Work to complete – Copy out every line of text in the entries below verbatim, character for character, and leave the pictures out of your answer.

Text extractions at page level
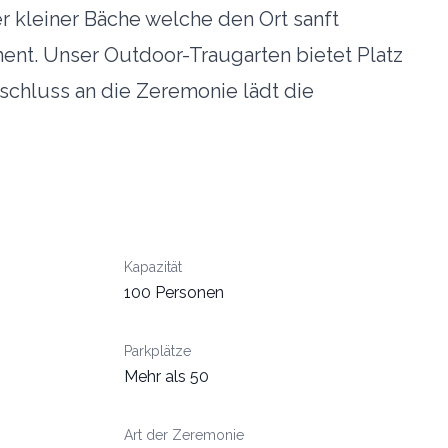
kleiner Bäche welche den Ort sanft
ent. Unser Outdoor-Traugarten bietet Platz
nschluss an die Zeremonie lädt die
Kapazität
100 Personen
Parkplätze
Mehr als 50
Art der Zeremonie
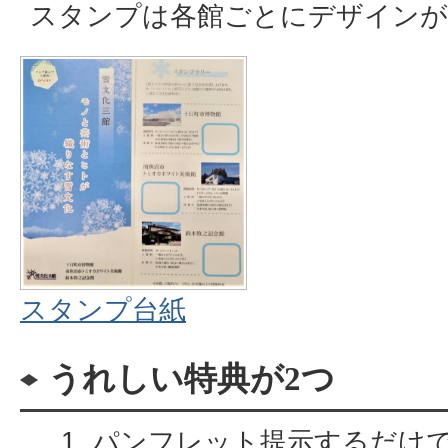
スタンプは各館ごとにデザインが
スタンプ台紙
うれしい特典が2つ
パンフレット提示するだけ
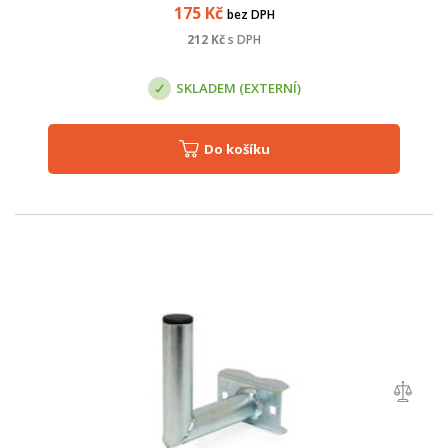
175
Kč
bez DPH
212
Kč
s DPH
SKLADEM (EXTERNÍ)
Do košíku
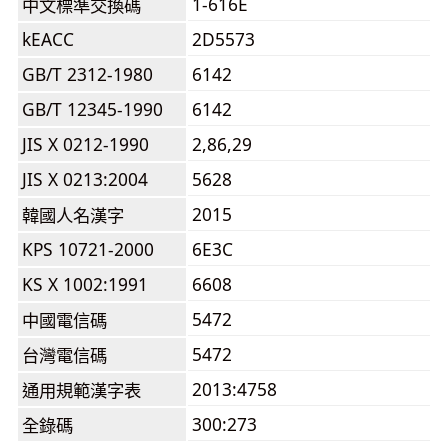
1-616E
中文標準交換碼
kEACC
2D5573
GB/T 2312-1980
6142
GB/T 12345-1990
6142
JIS X 0212-1990
2,86,29
JIS X 0213:2004
5628
2015
韓國人名漢字
KPS 10721-2000
6E3C
KS X 1002:1991
6608
5472
中國電信碼
5472
台灣電信碼
2013:4758
通用規範漢字表
300:273
全錄碼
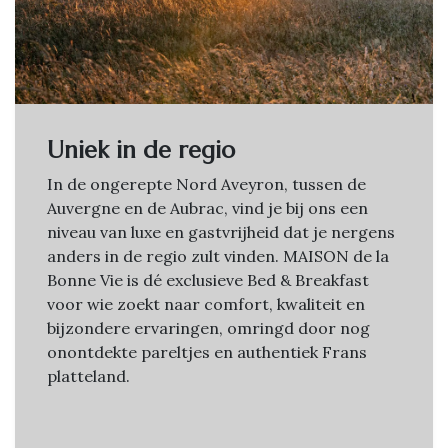
Uniek in de regio
In de ongerepte Nord Aveyron, tussen de
Auvergne en de Aubrac, vind je bij ons een
niveau van luxe en gastvrijheid dat je nergens
anders in de regio zult vinden. MAISON de la
Bonne Vie is dé exclusieve Bed & Breakfast
voor wie zoekt naar comfort, kwaliteit en
bijzondere ervaringen, omringd door nog
onontdekte pareltjes en authentiek Frans
platteland.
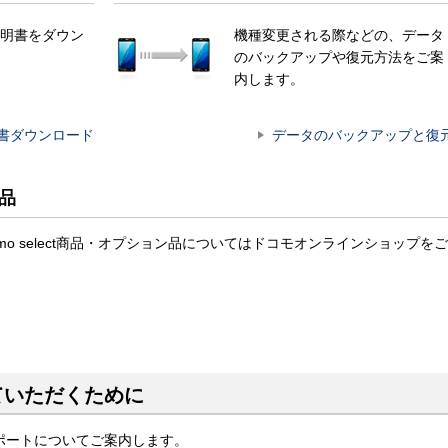
明書をダウン
機種変更される際などの、データ
のバックアップや復元方法をご案
内します。
書ダウンロード
データのバックアップと復
ン品
対応のdocomo select商品・オプション品についてはドコモオンラインショップをご
ていただくために
ポートについてご案内します。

Solution to the exercise –
kleiner Bäche welche den Ort sanft
ent. Unser Outdoor-Traugarten bietet Platz
nschluss an die Zeremonie lädt die
Kapazität
100 Personen
Parkplätze
Mehr als 50
Art der Zeremonie
スタンプは各館ごとにデザインが
スタンプ台紙
うれしい特典が2つ
パンフレット提示するだけ
175
Kč
bez DPH
212
Kč
s DPH
SKLADEM (EXTERNÍ)
Do košíku
1-616E
中文標準交換碼
kEACC
2D5573
GB/T 2312-1980
6142
GB/T 12345-1990
6142
JIS X 0212-1990
2,86,29
JIS X 0213:2004
5628
2015
韓國人名漢字
KPS 10721-2000
6E3C
KS X 1002:1991
6608
5472
中國電信碼
5472
台灣電信碼
2013:4758
通用規範漢字表
300:273
全錄碼
Uniek in de regio
In de ongerepte Nord Aveyron, tussen de
Auvergne en de Aubrac, vind je bij ons een
niveau van luxe en gastvrijheid dat je nergens
anders in de regio zult vinden. MAISON de la
Bonne Vie is dé exclusieve Bed & Breakfast
voor wie zoekt naar comfort, kwaliteit en
bijzondere ervaringen, omringd door nog
onontdekte pareltjes en authentiek Frans
platteland.
明書をダウン
機種変更される際などの、データ
のバックアップや復元方法をご案
内します。
書ダウンロード
データのバックアップと復
ン品
対応のdocomo select商品・オプション品についてはドコモオンラインショップをご
ていただくために
ポートについてご案内します。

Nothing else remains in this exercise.